▸ **DATA SHOWN**:
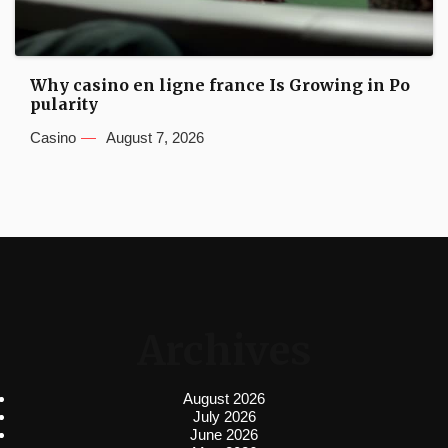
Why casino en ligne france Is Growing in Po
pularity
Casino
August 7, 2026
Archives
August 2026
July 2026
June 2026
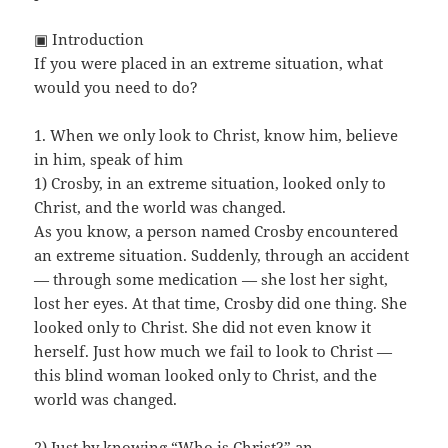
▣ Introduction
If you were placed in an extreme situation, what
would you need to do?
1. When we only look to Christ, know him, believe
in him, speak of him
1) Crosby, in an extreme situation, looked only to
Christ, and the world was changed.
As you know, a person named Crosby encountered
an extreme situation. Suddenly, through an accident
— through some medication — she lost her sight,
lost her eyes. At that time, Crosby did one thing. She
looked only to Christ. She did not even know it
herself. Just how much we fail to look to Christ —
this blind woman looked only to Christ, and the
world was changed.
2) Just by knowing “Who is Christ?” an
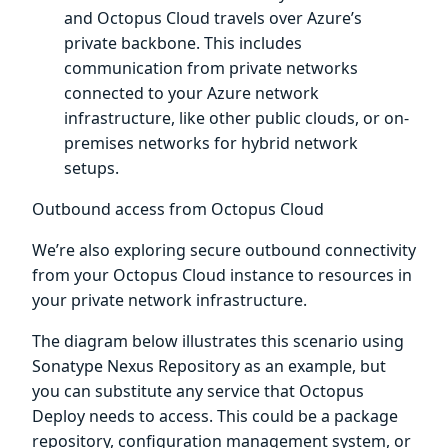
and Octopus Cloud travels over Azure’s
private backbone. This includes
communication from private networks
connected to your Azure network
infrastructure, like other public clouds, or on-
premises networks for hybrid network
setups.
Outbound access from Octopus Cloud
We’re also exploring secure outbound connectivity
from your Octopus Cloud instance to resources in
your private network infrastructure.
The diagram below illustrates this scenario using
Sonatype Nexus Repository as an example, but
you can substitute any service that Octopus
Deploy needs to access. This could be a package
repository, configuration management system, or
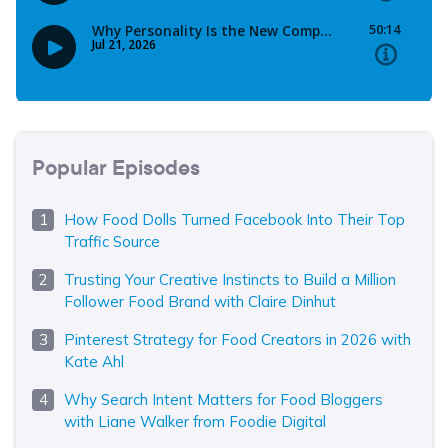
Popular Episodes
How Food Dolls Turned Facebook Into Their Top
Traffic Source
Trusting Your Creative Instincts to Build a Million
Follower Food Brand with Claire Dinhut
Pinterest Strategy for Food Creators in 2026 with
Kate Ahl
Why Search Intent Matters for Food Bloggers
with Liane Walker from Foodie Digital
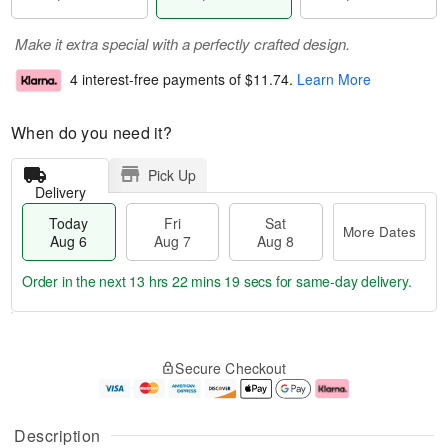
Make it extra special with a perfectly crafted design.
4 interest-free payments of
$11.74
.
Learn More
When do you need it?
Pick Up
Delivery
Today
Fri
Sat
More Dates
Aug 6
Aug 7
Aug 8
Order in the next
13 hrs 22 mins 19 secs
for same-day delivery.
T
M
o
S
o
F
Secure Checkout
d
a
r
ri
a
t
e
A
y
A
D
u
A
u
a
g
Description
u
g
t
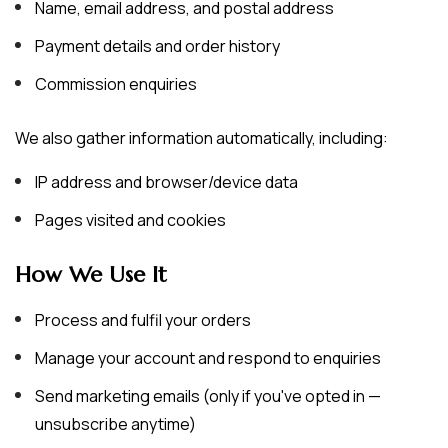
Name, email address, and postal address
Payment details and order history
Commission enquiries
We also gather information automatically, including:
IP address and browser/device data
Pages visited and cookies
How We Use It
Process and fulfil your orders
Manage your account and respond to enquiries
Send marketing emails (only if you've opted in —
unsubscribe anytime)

▸ **ASSIGNMENT**: Pick out every line of the items that contains the word "situation", treating uppercase and lowercase as different.

▸ **ANSWER BOX**:
If you were placed in an extreme situation, what
1) Crosby, in an extreme situation, looked only to
an extreme situation. Suddenly, through an accident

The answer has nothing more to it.